WHAT THE EXERCISE ASKS →
Transcribe verbatim every line from the line containing "right ear: (191, 59)" to the end of the entries, including both endpoints. Output nothing beyond those lines.

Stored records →

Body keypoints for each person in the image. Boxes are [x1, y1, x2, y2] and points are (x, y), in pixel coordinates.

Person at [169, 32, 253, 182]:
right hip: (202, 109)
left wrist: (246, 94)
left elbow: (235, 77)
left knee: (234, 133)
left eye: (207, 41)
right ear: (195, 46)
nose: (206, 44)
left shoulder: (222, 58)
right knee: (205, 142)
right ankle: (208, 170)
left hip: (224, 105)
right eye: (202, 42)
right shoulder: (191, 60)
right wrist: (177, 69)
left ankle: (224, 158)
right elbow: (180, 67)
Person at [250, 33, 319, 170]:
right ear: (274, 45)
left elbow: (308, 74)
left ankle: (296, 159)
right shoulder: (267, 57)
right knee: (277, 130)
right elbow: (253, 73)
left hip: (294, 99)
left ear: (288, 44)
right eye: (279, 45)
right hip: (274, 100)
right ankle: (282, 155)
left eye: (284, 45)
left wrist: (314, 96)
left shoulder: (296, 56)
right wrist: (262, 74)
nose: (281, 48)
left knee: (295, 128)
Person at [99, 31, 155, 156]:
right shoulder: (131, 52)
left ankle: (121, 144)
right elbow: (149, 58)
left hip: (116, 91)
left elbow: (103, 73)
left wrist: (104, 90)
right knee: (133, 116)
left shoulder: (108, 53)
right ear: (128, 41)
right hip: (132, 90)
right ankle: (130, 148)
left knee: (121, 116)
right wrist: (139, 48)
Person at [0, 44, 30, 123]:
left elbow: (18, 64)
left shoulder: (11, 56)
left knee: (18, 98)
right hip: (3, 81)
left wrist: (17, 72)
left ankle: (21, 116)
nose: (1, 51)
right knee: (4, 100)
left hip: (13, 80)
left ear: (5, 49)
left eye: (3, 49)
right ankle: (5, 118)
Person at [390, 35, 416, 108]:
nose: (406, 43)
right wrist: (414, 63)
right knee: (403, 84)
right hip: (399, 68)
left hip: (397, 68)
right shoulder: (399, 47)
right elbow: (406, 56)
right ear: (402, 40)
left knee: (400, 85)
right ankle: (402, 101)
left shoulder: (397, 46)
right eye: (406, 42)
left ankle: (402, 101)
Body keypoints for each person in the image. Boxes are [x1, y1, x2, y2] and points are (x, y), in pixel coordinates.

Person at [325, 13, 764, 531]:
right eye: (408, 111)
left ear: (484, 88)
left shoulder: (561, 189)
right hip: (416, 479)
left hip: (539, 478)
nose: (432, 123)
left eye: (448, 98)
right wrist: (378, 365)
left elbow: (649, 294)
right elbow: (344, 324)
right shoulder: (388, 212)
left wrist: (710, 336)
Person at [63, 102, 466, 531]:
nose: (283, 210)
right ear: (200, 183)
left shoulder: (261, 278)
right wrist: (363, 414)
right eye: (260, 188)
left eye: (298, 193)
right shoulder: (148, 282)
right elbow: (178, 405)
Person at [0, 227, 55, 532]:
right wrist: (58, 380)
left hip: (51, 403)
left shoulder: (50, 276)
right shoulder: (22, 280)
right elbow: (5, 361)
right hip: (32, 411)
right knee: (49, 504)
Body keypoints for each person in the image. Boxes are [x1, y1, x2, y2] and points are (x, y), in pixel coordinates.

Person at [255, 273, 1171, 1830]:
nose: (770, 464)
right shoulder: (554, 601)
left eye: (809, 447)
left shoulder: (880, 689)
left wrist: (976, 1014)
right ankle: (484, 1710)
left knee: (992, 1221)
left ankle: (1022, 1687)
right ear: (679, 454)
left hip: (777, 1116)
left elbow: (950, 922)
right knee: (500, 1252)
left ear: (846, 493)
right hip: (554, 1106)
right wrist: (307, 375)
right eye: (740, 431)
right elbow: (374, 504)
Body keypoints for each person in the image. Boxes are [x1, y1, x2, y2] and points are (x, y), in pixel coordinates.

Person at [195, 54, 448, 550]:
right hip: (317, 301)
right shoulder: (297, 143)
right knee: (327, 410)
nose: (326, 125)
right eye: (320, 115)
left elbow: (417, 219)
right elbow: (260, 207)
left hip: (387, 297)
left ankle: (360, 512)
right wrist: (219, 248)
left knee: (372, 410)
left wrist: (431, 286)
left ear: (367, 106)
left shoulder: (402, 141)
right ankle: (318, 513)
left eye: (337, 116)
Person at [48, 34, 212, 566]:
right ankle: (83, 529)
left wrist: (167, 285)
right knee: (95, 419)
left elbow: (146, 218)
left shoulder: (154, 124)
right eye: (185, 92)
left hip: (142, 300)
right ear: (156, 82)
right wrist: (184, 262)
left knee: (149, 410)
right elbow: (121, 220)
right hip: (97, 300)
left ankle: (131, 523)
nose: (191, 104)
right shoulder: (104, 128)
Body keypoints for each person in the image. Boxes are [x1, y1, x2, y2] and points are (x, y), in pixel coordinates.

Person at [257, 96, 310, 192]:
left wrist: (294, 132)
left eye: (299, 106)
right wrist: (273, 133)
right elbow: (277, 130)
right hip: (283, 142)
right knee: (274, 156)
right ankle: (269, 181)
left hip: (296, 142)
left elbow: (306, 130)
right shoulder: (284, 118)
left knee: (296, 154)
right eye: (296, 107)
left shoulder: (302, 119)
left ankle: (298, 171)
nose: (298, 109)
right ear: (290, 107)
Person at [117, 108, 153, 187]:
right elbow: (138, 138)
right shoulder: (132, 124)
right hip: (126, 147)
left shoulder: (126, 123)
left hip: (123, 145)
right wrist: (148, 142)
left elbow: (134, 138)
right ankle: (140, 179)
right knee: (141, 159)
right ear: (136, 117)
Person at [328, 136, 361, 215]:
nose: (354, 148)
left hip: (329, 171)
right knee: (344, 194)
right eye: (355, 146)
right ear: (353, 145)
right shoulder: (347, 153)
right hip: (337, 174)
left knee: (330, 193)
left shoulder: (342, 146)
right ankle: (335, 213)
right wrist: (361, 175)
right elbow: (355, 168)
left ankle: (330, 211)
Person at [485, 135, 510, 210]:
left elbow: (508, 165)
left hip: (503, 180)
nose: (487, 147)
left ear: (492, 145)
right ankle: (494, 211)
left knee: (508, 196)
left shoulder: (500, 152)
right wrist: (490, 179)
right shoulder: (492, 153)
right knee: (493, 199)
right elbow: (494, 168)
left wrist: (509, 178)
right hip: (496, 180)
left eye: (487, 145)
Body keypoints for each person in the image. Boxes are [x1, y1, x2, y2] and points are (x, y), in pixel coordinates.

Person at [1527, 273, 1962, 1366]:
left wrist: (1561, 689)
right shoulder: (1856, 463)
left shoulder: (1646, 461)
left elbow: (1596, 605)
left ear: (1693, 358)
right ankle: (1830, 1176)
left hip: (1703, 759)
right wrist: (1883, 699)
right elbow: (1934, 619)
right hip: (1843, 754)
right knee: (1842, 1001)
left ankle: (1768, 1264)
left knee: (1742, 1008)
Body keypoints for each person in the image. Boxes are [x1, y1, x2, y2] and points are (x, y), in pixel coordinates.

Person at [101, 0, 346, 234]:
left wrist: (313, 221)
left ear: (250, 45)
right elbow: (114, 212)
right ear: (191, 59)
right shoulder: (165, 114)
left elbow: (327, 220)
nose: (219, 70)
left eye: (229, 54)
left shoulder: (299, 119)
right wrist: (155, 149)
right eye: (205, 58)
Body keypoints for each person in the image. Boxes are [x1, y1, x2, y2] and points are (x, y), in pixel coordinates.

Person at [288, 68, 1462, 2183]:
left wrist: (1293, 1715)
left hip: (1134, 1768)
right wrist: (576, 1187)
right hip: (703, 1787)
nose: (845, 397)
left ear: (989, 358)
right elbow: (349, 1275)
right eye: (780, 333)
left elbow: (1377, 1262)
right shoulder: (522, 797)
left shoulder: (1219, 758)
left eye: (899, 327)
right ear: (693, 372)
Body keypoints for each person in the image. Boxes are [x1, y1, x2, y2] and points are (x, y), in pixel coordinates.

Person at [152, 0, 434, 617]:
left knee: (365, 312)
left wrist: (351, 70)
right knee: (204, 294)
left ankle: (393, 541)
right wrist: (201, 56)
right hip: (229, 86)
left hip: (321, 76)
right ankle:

FINISHED EXERCISE →
right ear: (191, 59)
right shoulder: (165, 114)
left elbow: (327, 220)
nose: (219, 70)
left eye: (229, 54)
left shoulder: (299, 119)
right wrist: (155, 149)
right eye: (205, 58)
Body keypoints for each person in the image. Boxes are [x1, y1, x2, y2] and points are (x, y), in pixel coordinates.

Person at [288, 68, 1462, 2183]:
left wrist: (1293, 1715)
left hip: (1134, 1768)
right wrist: (576, 1187)
right hip: (703, 1787)
nose: (845, 397)
left ear: (989, 358)
right elbow: (349, 1275)
right eye: (780, 333)
left elbow: (1377, 1262)
right shoulder: (522, 797)
left shoulder: (1219, 758)
left eye: (899, 327)
right ear: (693, 372)
Body keypoints for each person in the image. Boxes are [x1, y1, x2, y2] and points are (x, y), in pixel coordinates.

Person at [152, 0, 434, 617]:
left knee: (365, 312)
left wrist: (351, 70)
right knee: (204, 294)
left ankle: (393, 541)
right wrist: (201, 56)
right hip: (229, 86)
left hip: (321, 76)
right ankle:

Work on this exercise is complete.